Cambodian Amouk Curry
Serves: 3 | Prep time: 10 minutes | Cooking time: 15 minutes | Cooking Skills: Simple
"I learnt how to make this delicious fragrant curry at the amazing Song Saa Private Island resort in Cambodia. I have placed a healthy twist to this much loved local dish." Tash x
2 cloves garlic
3 kaffir lime leaves
½ tsp galangal
1 tsp fresh turmeric
½ tbsp. rice wine vinegar
¼ tsp coconut palm sugar
For the curry:
1 tbsp coconut oil
195g sweet potato 1 cm cube
190g cauliflower florets
300g coconut milk
- In blender put all the ingredients for the paste and blend until thinly chopped. Add two tbsp. sunflower oil if it needs it to make more of a paste.
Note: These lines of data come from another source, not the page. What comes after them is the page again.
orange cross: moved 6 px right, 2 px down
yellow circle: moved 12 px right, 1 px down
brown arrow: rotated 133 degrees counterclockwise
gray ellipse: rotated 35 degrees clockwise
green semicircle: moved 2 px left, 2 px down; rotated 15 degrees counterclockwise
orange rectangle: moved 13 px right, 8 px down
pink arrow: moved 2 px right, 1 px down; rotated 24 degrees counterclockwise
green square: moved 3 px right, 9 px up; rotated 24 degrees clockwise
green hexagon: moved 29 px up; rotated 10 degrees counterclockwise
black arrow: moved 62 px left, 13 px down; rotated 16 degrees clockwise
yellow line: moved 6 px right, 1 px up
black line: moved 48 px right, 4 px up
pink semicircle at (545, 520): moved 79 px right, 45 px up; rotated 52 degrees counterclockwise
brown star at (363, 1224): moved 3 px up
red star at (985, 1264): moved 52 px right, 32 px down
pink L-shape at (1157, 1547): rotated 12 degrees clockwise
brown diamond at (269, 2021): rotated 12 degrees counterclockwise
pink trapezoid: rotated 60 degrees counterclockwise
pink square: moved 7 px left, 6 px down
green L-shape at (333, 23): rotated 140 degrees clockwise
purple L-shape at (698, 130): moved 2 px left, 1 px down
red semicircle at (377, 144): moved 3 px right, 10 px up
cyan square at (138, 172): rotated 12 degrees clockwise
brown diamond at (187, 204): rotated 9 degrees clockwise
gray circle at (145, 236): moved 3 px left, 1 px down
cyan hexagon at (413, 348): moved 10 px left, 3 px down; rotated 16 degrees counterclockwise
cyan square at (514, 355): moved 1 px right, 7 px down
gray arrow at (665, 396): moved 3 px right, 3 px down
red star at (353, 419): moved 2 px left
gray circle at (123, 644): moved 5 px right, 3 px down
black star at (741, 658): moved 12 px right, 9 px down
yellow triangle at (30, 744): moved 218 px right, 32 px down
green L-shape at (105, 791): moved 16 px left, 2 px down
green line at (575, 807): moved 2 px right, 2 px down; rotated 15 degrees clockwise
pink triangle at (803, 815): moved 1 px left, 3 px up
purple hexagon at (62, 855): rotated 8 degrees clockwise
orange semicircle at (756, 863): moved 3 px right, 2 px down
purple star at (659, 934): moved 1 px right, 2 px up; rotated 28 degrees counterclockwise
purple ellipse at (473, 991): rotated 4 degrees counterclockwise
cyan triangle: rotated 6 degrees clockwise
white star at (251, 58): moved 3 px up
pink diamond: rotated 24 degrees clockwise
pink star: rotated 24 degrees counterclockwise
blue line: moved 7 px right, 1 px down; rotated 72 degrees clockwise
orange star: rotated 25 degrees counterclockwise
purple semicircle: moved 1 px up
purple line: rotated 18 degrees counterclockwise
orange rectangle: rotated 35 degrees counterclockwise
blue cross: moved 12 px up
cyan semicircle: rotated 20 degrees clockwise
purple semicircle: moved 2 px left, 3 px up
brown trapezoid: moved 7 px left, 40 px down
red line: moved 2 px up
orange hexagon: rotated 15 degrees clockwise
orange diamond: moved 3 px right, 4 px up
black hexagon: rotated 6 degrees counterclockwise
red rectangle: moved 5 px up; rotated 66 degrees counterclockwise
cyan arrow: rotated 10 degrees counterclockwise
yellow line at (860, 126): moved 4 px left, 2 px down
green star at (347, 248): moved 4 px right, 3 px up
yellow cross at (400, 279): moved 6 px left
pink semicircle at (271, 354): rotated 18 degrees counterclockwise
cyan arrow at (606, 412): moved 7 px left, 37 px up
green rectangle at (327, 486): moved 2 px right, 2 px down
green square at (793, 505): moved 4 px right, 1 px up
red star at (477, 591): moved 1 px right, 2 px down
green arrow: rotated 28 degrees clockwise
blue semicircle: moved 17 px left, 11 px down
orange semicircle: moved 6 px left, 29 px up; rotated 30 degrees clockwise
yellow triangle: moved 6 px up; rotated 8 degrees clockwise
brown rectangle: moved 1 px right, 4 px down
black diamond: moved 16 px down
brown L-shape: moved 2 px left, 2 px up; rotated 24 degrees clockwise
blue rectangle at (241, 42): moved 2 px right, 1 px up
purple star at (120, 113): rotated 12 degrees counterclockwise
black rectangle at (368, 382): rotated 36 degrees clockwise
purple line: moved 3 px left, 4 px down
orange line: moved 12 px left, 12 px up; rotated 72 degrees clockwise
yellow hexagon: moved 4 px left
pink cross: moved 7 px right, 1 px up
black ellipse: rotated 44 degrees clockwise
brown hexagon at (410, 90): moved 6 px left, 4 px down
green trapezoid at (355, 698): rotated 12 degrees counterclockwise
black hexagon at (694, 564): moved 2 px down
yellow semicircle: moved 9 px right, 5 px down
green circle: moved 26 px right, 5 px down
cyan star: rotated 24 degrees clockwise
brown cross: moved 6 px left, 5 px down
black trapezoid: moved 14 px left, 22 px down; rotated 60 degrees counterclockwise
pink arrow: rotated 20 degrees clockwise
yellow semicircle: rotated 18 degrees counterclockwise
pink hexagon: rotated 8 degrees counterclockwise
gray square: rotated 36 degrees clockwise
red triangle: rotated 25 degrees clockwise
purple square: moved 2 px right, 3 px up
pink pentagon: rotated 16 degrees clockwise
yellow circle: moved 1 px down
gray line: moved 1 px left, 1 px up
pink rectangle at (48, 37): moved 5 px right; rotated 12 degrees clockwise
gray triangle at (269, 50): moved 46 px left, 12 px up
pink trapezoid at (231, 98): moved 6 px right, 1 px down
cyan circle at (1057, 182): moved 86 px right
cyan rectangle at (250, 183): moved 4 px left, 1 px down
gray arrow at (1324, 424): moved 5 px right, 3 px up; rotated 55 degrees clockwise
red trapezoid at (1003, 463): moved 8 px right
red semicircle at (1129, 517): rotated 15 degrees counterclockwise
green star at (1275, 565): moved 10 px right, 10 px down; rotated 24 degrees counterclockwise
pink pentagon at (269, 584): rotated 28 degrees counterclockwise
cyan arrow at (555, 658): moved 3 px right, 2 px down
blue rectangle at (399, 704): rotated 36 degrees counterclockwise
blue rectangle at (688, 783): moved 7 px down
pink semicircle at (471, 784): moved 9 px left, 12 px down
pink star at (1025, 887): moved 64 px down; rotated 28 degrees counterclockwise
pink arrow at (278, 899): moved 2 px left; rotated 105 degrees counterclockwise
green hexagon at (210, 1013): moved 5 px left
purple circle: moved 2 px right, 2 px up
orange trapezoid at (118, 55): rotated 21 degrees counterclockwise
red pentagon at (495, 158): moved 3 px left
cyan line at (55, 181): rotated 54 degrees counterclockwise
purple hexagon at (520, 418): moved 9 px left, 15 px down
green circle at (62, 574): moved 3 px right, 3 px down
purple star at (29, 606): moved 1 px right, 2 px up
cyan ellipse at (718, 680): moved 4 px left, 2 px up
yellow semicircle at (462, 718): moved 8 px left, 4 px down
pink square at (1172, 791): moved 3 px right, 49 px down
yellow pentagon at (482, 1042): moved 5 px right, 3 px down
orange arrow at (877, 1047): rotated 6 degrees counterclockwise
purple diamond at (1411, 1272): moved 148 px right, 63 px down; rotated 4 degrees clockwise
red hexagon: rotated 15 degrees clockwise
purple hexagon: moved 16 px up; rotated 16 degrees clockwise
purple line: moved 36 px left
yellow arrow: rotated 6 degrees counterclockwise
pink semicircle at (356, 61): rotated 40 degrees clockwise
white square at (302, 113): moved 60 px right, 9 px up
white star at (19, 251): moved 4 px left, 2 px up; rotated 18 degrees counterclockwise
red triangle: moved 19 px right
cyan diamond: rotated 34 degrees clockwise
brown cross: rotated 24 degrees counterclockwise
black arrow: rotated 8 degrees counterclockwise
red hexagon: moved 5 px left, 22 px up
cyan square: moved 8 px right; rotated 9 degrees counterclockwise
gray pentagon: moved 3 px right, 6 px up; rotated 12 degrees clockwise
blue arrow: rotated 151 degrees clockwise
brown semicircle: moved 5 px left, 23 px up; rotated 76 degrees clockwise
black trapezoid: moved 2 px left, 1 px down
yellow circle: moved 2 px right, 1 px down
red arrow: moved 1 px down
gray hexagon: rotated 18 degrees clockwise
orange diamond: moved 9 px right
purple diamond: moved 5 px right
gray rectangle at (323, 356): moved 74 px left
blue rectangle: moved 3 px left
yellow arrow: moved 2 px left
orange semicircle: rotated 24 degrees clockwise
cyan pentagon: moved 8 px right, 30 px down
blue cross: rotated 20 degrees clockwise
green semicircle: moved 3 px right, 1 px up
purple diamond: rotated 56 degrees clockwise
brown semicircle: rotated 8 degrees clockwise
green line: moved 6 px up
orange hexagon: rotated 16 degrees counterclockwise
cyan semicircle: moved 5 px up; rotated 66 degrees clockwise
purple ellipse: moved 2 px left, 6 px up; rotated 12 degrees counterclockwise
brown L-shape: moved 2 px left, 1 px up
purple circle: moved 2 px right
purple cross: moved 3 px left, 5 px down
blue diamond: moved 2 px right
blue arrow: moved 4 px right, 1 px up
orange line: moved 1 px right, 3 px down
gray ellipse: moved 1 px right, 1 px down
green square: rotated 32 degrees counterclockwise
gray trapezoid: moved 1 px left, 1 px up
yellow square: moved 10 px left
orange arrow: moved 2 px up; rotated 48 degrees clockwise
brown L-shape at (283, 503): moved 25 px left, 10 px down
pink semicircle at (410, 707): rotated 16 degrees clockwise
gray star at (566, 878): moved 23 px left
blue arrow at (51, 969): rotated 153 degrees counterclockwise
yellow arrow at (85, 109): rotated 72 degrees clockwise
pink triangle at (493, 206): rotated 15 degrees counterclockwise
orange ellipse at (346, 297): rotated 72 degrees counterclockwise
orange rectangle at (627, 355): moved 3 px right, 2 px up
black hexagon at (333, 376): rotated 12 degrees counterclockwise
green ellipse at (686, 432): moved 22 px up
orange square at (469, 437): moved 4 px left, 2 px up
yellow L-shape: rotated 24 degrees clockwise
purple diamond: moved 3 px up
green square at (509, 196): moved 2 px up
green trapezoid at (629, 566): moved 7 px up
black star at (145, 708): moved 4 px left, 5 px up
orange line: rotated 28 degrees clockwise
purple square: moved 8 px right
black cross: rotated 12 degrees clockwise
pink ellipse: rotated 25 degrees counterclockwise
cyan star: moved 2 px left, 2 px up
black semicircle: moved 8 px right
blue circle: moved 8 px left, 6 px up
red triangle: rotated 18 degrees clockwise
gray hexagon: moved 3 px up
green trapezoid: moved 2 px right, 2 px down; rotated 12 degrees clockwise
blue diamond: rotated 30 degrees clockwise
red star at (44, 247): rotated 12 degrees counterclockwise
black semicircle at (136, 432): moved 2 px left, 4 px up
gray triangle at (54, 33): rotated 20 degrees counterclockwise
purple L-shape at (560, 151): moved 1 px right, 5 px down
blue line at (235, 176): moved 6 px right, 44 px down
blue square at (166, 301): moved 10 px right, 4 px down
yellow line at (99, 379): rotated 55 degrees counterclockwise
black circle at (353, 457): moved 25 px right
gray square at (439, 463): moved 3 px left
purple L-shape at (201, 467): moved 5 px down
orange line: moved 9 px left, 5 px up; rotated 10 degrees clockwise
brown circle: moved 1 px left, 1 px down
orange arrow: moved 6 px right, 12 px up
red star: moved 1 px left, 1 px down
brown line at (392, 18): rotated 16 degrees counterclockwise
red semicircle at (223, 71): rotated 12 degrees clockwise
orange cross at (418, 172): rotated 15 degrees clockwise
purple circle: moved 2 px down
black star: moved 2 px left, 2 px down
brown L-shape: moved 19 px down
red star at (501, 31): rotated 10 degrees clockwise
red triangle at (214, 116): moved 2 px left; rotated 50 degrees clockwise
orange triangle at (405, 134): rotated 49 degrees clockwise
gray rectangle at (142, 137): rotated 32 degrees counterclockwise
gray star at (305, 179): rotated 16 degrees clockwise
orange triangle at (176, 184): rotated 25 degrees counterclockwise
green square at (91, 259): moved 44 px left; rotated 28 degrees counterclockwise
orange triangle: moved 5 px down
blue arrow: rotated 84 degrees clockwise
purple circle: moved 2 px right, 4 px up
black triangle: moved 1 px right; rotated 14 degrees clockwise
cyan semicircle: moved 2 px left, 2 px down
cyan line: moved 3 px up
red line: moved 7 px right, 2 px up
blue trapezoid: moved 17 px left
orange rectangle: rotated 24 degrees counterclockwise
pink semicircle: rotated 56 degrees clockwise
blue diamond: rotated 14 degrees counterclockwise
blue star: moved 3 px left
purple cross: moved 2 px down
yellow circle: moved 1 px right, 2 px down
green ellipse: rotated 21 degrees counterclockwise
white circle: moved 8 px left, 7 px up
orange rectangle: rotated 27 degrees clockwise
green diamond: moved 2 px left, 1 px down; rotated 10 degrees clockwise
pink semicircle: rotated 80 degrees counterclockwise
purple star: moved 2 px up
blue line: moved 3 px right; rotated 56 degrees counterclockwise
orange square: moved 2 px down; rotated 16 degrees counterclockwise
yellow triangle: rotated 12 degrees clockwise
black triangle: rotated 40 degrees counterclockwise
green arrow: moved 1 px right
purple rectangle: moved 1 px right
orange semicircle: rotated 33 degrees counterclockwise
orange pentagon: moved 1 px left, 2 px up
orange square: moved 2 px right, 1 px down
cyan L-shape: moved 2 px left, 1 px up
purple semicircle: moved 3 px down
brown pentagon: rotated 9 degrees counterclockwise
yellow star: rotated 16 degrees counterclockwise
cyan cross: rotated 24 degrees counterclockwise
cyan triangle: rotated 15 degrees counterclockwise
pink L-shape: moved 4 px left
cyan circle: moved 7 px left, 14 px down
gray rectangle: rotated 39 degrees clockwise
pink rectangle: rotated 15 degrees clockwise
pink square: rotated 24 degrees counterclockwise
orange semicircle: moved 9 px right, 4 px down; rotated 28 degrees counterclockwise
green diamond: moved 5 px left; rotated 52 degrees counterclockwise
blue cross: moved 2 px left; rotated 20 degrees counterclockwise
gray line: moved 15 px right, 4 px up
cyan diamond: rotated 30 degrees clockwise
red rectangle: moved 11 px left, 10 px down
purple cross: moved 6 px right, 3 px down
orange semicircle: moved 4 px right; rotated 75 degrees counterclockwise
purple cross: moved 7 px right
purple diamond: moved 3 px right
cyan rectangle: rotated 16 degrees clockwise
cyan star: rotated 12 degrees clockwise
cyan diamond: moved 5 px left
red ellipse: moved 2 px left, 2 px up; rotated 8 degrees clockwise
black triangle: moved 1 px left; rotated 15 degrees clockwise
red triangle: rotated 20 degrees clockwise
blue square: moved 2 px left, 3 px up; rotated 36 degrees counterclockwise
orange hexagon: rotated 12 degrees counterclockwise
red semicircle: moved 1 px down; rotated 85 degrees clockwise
- In a deep frying pan put the coconut oil and leave to melt. Add the paste and cook for 2 minutes till the spices cook off.
- Add the sweet potato and cover them with the paste. Add the coconut milk and leave to boil for 6 minutes.
- Add the cauliflower and leave for another 3 minutes until all veg are soft. Add the fresh coriander and stir through.
- Take off the heat and serve by itself or with brown rice.